(Collection entries)
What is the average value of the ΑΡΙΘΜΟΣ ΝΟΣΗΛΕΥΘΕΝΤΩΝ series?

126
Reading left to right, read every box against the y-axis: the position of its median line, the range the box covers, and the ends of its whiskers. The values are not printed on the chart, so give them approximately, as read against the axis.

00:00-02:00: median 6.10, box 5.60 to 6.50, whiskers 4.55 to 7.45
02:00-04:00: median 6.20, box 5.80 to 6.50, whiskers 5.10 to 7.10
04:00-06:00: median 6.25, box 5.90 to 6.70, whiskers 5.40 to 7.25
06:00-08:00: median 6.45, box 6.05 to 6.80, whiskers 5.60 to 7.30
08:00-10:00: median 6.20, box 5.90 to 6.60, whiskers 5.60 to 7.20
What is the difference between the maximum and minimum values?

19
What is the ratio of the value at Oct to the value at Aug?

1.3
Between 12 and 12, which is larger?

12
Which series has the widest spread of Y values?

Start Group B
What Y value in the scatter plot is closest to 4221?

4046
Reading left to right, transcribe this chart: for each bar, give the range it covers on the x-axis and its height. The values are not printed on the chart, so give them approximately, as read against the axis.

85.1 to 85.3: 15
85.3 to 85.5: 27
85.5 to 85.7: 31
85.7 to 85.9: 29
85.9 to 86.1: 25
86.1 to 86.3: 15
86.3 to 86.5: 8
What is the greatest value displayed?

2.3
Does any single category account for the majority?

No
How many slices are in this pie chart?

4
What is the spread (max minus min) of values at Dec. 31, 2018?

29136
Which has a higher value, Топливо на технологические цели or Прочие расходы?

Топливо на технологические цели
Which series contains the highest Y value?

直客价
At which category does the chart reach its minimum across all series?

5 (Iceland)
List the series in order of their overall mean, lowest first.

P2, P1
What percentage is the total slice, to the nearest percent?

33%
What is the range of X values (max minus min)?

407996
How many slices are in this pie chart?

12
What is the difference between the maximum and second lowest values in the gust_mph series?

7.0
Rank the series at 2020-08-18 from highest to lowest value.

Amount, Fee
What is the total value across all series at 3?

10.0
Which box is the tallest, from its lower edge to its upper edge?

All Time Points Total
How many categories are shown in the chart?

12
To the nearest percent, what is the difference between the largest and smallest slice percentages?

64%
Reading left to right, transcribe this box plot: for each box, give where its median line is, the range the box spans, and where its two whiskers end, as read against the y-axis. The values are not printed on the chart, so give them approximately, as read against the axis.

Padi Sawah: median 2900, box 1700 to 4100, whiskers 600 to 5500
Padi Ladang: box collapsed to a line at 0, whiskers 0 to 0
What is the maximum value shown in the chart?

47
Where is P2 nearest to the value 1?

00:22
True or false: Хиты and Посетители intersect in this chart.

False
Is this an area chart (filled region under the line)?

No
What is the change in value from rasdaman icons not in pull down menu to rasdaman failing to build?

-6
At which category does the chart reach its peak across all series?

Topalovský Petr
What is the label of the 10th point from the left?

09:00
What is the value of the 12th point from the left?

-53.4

§ EXERCISE AIM: Swap each occurrence of "pie chart" for "donut chart" in the records above, then reproduce every line with nothing else altered.

§ SOLUTION TO THE EXERCISE:
What is the average value of the ΑΡΙΘΜΟΣ ΝΟΣΗΛΕΥΘΕΝΤΩΝ series?

126
Reading left to right, read every box against the y-axis: the position of its median line, the range the box covers, and the ends of its whiskers. The values are not printed on the chart, so give them approximately, as read against the axis.

00:00-02:00: median 6.10, box 5.60 to 6.50, whiskers 4.55 to 7.45
02:00-04:00: median 6.20, box 5.80 to 6.50, whiskers 5.10 to 7.10
04:00-06:00: median 6.25, box 5.90 to 6.70, whiskers 5.40 to 7.25
06:00-08:00: median 6.45, box 6.05 to 6.80, whiskers 5.60 to 7.30
08:00-10:00: median 6.20, box 5.90 to 6.60, whiskers 5.60 to 7.20
What is the difference between the maximum and minimum values?

19
What is the ratio of the value at Oct to the value at Aug?

1.3
Between 12 and 12, which is larger?

12
Which series has the widest spread of Y values?

Start Group B
What Y value in the scatter plot is closest to 4221?

4046
Reading left to right, transcribe this chart: for each bar, give the range it covers on the x-axis and its height. The values are not printed on the chart, so give them approximately, as read against the axis.

85.1 to 85.3: 15
85.3 to 85.5: 27
85.5 to 85.7: 31
85.7 to 85.9: 29
85.9 to 86.1: 25
86.1 to 86.3: 15
86.3 to 86.5: 8
What is the greatest value displayed?

2.3
Does any single category account for the majority?

No
How many slices are in this donut chart?

4
What is the spread (max minus min) of values at Dec. 31, 2018?

29136
Which has a higher value, Топливо на технологические цели or Прочие расходы?

Топливо на технологические цели
Which series contains the highest Y value?

直客价
At which category does the chart reach its minimum across all series?

5 (Iceland)
List the series in order of their overall mean, lowest first.

P2, P1
What percentage is the total slice, to the nearest percent?

33%
What is the range of X values (max minus min)?

407996
How many slices are in this donut chart?

12
What is the difference between the maximum and second lowest values in the gust_mph series?

7.0
Rank the series at 2020-08-18 from highest to lowest value.

Amount, Fee
What is the total value across all series at 3?

10.0
Which box is the tallest, from its lower edge to its upper edge?

All Time Points Total
How many categories are shown in the chart?

12
To the nearest percent, what is the difference between the largest and smallest slice percentages?

64%
Reading left to right, transcribe this box plot: for each box, give where its median line is, the range the box spans, and where its two whiskers end, as read against the y-axis. The values are not printed on the chart, so give them approximately, as read against the axis.

Padi Sawah: median 2900, box 1700 to 4100, whiskers 600 to 5500
Padi Ladang: box collapsed to a line at 0, whiskers 0 to 0
What is the maximum value shown in the chart?

47
Where is P2 nearest to the value 1?

00:22
True or false: Хиты and Посетители intersect in this chart.

False
Is this an area chart (filled region under the line)?

No
What is the change in value from rasdaman icons not in pull down menu to rasdaman failing to build?

-6
At which category does the chart reach its peak across all series?

Topalovský Petr
What is the label of the 10th point from the left?

09:00
What is the value of the 12th point from the left?

-53.4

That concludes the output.